**Testo fornito**
Non solo l’Italia, ma l’intera Ue soffre quanto a competenze digitali.
E’ una delle evidenze, su cui probabilmente non si è ancora riflettuto abbastanza, del report Digital Decade della Commissione Ue, uscito da poco.
Già, nonostante ci siano Paesi con performance d’eccellenza, l’Europa è ancora lontana dagli obiettivi fissati per i due indicatori principali: 80% della popolazione europea con competenze digitali almeno di base e 20 milioni di specialisti ICT (circa 10% degli occupati). E se lo analizziamo in dettaglio vediamo che il problema non si può ricondurre ad alcune prestazioni locali non all’altezza delle esigenze e delle ambizioni. Di più, è un problema di metodo e di sistema, e come tale è utile che sia affrontato (e il Rapporto fornisce diversi elementi per questo approccio).

**Scopo del compito**
Indica se ciascuna affermazione concorda con il testo sulle competenze digitali in Europa, rispondendo sì o no e citando alla lettera le parole decisive: (a) uno degli obiettivi è che l'80% della popolazione europea abbia competenze digitali almeno di base; (b) il report Digital Decade è uscito molto tempo fa; (c) il problema dipende da alcune prestazioni locali insufficienti. Per svolgere il lavoro non servono i dati.

(Voci di dati archiviate)

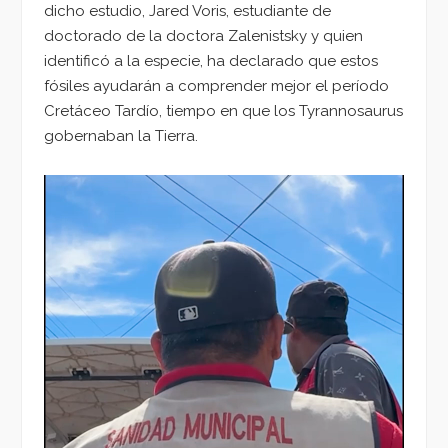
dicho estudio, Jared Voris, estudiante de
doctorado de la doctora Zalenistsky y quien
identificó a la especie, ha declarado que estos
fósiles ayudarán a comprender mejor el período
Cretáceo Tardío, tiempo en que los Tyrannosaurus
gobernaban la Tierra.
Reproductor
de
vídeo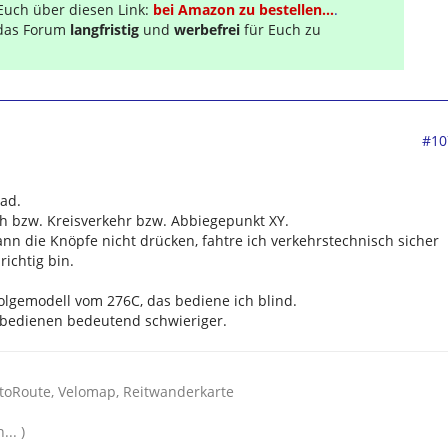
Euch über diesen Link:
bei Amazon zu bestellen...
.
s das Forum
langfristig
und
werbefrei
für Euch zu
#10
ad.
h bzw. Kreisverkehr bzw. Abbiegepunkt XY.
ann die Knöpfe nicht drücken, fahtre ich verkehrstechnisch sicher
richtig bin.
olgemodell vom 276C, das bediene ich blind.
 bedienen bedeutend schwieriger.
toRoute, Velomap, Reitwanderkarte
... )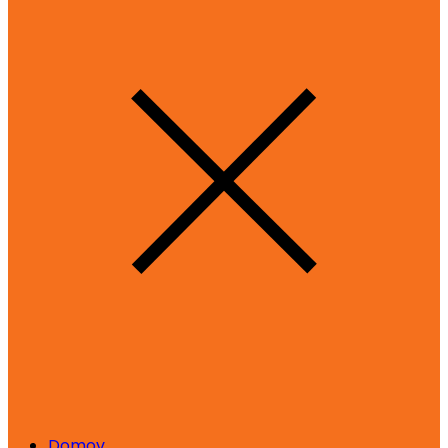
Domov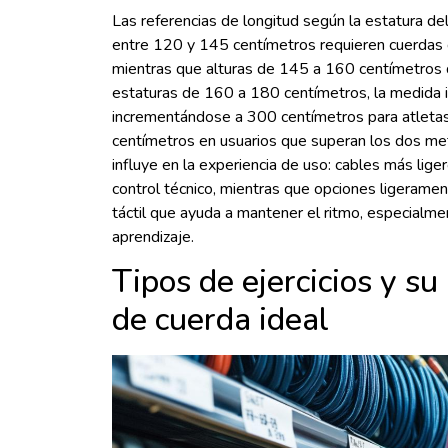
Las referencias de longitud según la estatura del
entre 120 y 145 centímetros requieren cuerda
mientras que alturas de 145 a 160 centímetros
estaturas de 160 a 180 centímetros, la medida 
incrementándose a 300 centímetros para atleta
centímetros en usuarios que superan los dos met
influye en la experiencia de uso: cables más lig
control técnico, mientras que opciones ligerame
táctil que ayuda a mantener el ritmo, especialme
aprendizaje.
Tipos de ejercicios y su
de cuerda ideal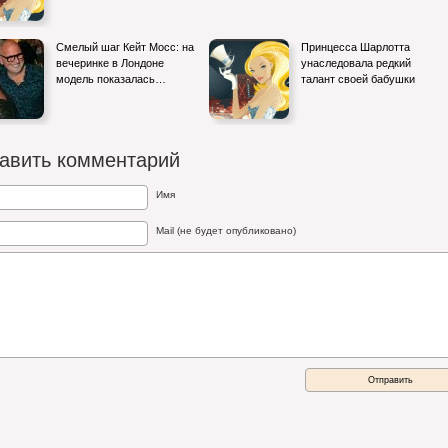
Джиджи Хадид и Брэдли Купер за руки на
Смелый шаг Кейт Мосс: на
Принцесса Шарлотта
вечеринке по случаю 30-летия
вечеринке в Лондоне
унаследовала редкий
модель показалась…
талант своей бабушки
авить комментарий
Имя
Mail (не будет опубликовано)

==

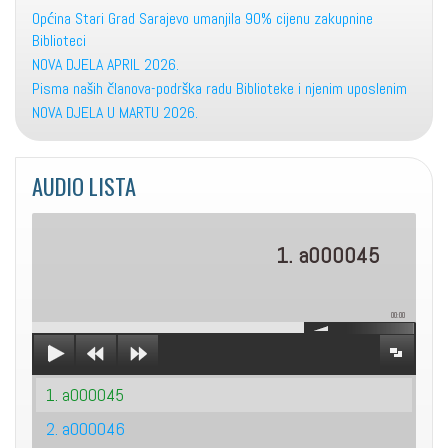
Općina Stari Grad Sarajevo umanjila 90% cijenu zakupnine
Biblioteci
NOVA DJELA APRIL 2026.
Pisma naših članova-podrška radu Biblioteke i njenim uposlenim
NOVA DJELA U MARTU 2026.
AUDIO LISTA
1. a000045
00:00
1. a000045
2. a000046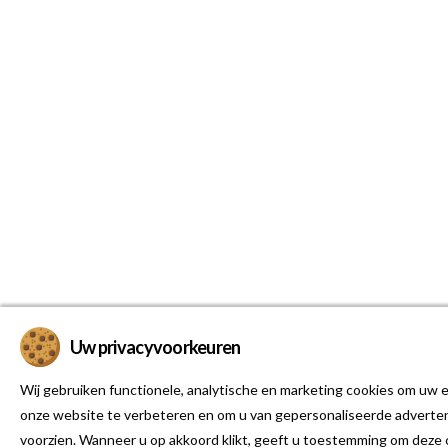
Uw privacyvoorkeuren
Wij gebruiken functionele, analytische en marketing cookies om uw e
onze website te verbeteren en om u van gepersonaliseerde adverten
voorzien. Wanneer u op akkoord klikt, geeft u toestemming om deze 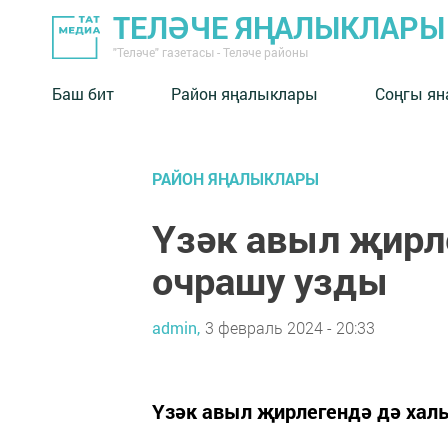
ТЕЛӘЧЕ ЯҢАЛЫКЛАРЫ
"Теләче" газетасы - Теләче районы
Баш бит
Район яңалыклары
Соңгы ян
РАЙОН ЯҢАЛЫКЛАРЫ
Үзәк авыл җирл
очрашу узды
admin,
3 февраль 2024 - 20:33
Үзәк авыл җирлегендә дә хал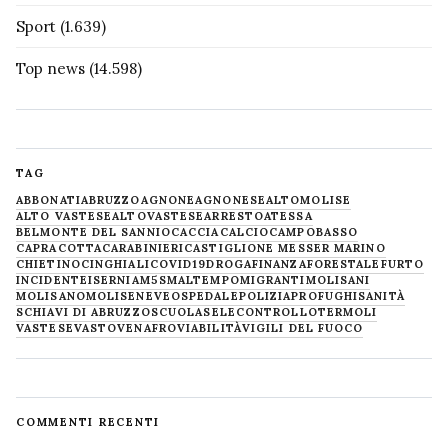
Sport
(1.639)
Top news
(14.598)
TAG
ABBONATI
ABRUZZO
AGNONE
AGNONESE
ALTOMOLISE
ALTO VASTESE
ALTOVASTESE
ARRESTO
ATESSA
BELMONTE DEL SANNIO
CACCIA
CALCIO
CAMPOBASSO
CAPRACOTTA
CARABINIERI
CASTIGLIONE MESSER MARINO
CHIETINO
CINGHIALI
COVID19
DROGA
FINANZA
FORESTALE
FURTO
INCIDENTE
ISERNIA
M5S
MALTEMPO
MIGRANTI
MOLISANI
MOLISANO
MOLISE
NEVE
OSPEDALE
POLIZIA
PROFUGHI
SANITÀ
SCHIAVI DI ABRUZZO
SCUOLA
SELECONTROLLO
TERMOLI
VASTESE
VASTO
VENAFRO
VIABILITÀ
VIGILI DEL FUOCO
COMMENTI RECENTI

**Risultato**
(a) Sì: "80% della popolazione europea con competenze digitali almeno di base".
(b) No: "uscito da poco".
(c) No: "il problema non si può ricondurre ad alcune prestazioni locali non all’altezza delle esigenze e delle ambizioni".